Procédure devant la Cour :
Par une requête et un mémoire complémentaire, enregistrés le 18 avril 2019 et le 28 juillet 2020, la SARL Les Pizous, représentée par Me A..., demande à la Cour :
1°) d'annuler ce jugement du 19 février 2019 en tant qu'il n'a pas fait droit à sa demande d'annulation des décisions du 12 avril 2017 et du 31 juillet 2017 du directeur général de l'OFII ;
2°) d'annuler les décisions du 12 avril 2017 et du 31 juillet 2017 du directeur général de l'OFII en tant qu'elles lui appliquent les contributions spéciale et forfaitaire pour l'emploi de M. B... ;
3°) de mettre à la charge de l'OFII la somme de 3 000 euros en application des dispositions de l'article L. 761-1 du code de justice administrative.
Elle soutient que :
- les décisions contestées ont été rendues en méconnaissance du principe du contradictoire et en violation du principe des droits de la défense ;
- elle n'a pas employé M. B....
Par un mémoire en défense, enregistré le 25 juin 2020, l'OFII, représenté par Me E..., conclut au rejet de la requête et demande que soit mise à la charge de la SARL Les Pizous la somme de 3 000 euros au titre des dispositions de l'article L. 761-1 du code de justice administrative.
Il fait valoir qu'aucun des moyens de la requête n'est fondé.
Vu les autres pièces du dossier.
Vu :
- le code de l'entrée et du séjour des étrangers et du droit d'asile ;
- le code des relations entre le public et l'administration ;
- le code du travail ;
- le code de justice administrative.
Les parties ont été régulièrement averties du jour de l'audience.
Ont été entendus au cours de l'audience publique :
- le rapport de M. Coutier, premier conseiller,
- les conclusions de M. Chanon, rapporteur public,
- et les observations de Me C..., substituant Me A..., représentant la SARL Les Pizous.
Une note en délibéré présentée pour la SARL Les Pizous a été enregistrée le 1er avril 2021.

◆ DONNÉES
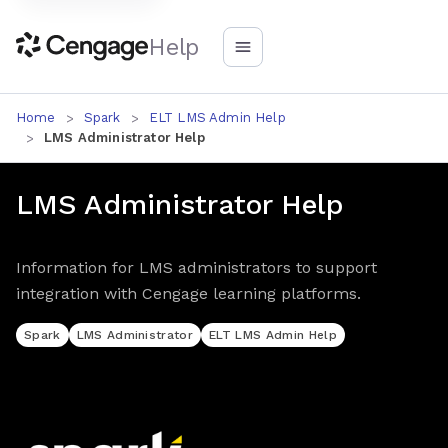
Help
Home
Spark
ELT LMS Admin Help
LMS Administrator Help
LMS Administrator Help
Information for LMS administrators to support
integration with Cengage learning platforms.
Spark
LMS Administrator
ELT LMS Admin Help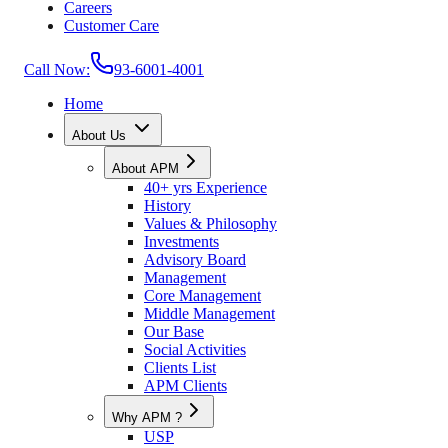
Careers
Customer Care
Call Now:
93-6001-4001
Home
About Us
About APM
40+ yrs Experience
History
Values & Philosophy
Investments
Advisory Board
Management
Core Management
Middle Management
Our Base
Social Activities
Clients List
APM Clients
Why APM ?
USP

◆ CONSIGNE
Recopiez sans la moindre modification le passage du texte extrait qui s'étend de « Il fait valoir » jusqu'à « 1er avril 2021. », ces deux bornes comprises.

◆ RÉPONSE ATTENDUE
Il fait valoir qu'aucun des moyens de la requête n'est fondé.
Vu les autres pièces du dossier.
Vu :
- le code de l'entrée et du séjour des étrangers et du droit d'asile ;
- le code des relations entre le public et l'administration ;
- le code du travail ;
- le code de justice administrative.
Les parties ont été régulièrement averties du jour de l'audience.
Ont été entendus au cours de l'audience publique :
- le rapport de M. Coutier, premier conseiller,
- les conclusions de M. Chanon, rapporteur public,
- et les observations de Me C..., substituant Me A..., représentant la SARL Les Pizous.
Une note en délibéré présentée pour la SARL Les Pizous a été enregistrée le 1er avril 2021.